See also, to the same effect, Douglas v. City of Jeannette, 1943, 319 U.S. 157, 63 S.Ct. 877, 87 L.Ed. 1324; and City of Miami v. Sutton, 5 Cir., 1950, 181 F.2d 644, 649.
Entirely aside from the impropriety of permitting the State or its Board to be sued without its consent, as here, since we cannot grant this plaintiff full relief, or end the controversy, by enjoining the State or its Board or officials from instituting prosecution under the Louisiana Optometry Act, and at most could render only an advisory opinion, which would not be binding upon the State Courts, or res adjudicate as to the parties; since plaintiff has the right to raise the same questions it presents here in the State Courts if it is prosecuted, and ultimately, if necessary, could seek review of the constitutional points by the United States Supreme Court, we cannot and will not render a declaratory judgment here. As put by the United States Court of Appeals for the Fifth Circuit in City of Miami v.
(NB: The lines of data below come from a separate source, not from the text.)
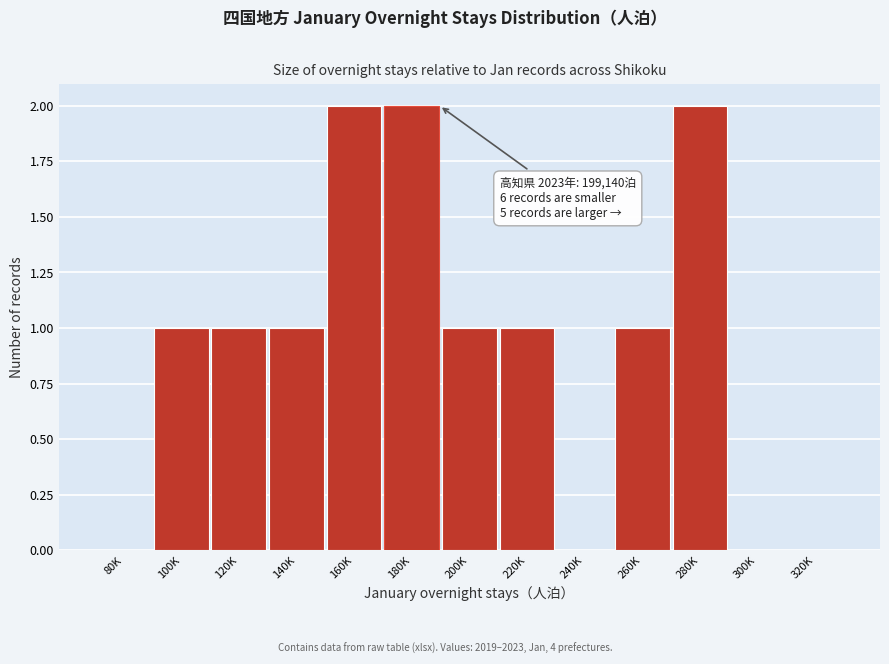

Reading left to right, what are all the values shown in this chart?

80K=0	100K=1	120K=1	140K=1	160K=2	180K=2	200K=1	220K=1	240K=0	260K=1	280K=2	300K=0	320K=0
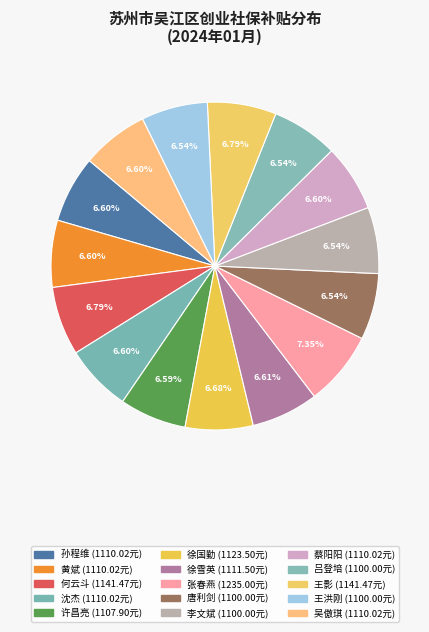

To the nearest percent, what is the difference between the largest and smallest slice percentages?

1%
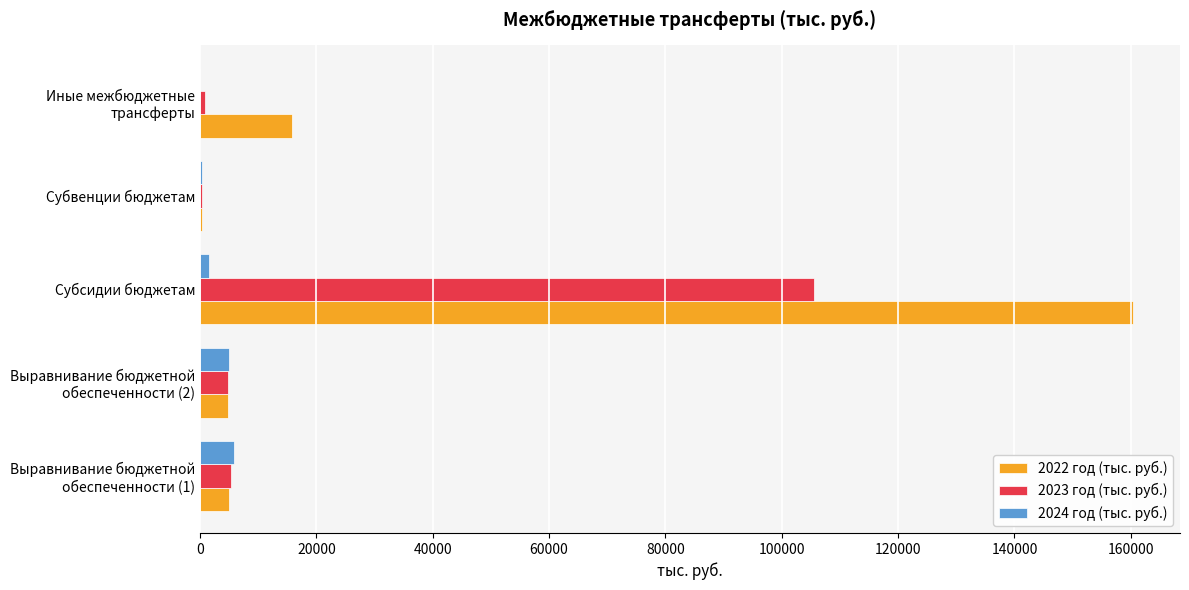

At which category is the sum across all series the highest?

Субсидии бюджетам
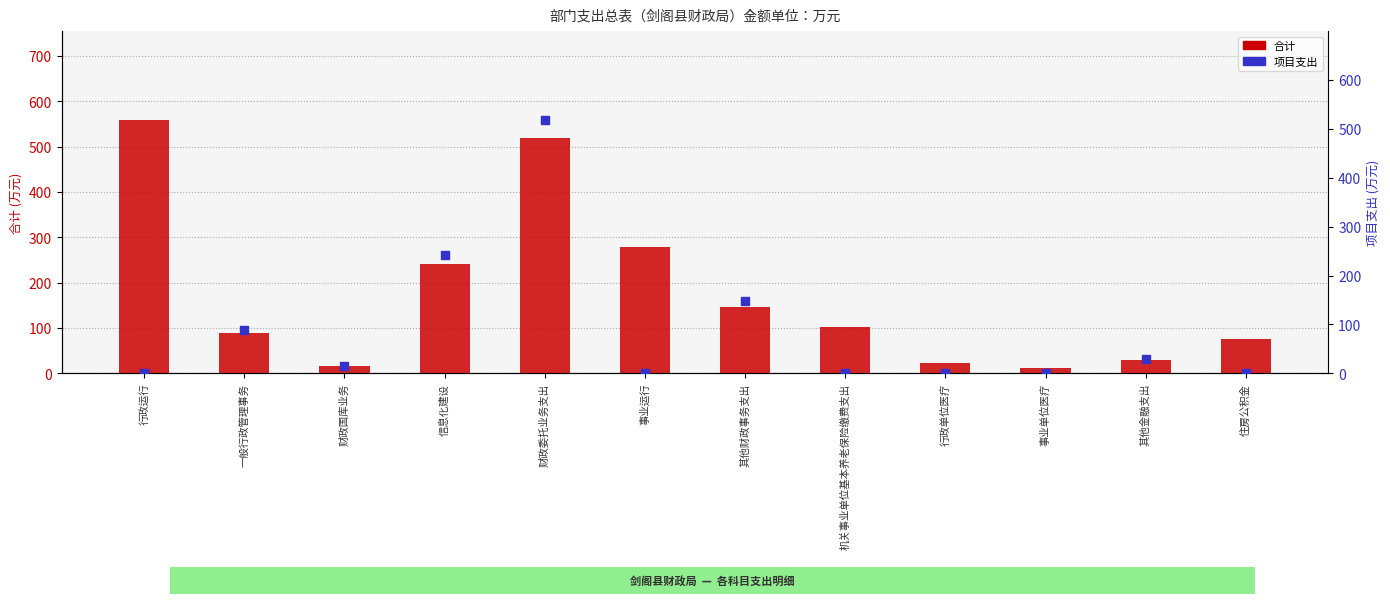

What are all the series names shown in the legend?

合计, 项目支出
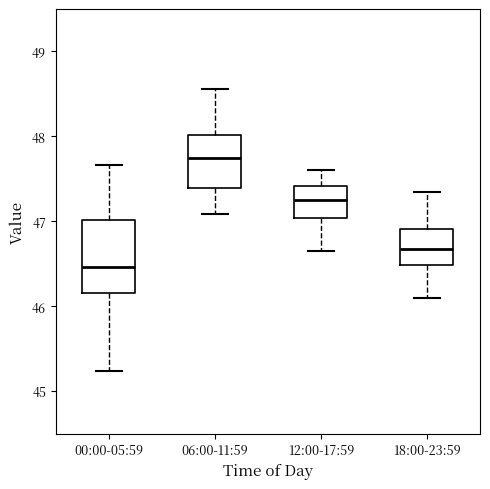

Reading left to right, transcribe this box plot: for each box, give where its median line is, the range the box spans, and where its two whiskers end, as read against the y-axis. The values are not printed on the chart, so give them approximately, as read against the axis.

00:00-05:59: median 46.5, box 46.2 to 47.0, whiskers 45.2 to 47.7
06:00-11:59: median 47.8, box 47.4 to 48.0, whiskers 47.1 to 48.6
12:00-17:59: median 47.3, box 47.0 to 47.4, whiskers 46.7 to 47.6
18:00-23:59: median 46.7, box 46.5 to 46.9, whiskers 46.1 to 47.4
Sutton, supra,
“Since the issuance of an injunction is the only means by which any declaration of rights could effectively be enforced or bring about a termination of the controversy, the legal impossibility of obtaining such injunctive relief renders a declaration advisory only and therefore futile to effectuate a settlement of the controversy. The opinion and decree of the federal court would not be res adjudicate in any subsequent criminal proceeding in the municipal or state court, and the matter of the acceptance of the federal court’s declaration would be at last left solely to the voluntary determination of the municipal authorities.”
Finally, we note that Louisiana has adopted the Uniform Declaratory Judgments Act, LSA-R.S. 13:4231 et seq. Plaintiff might succeed in obtaining a declaration as to its rights, if any, by filing suit in a proper Louisiana Court. It may not do so here.
For these reasons, the motions to dismiss, by all defendants, will be granted.
Present proper decree in accordance.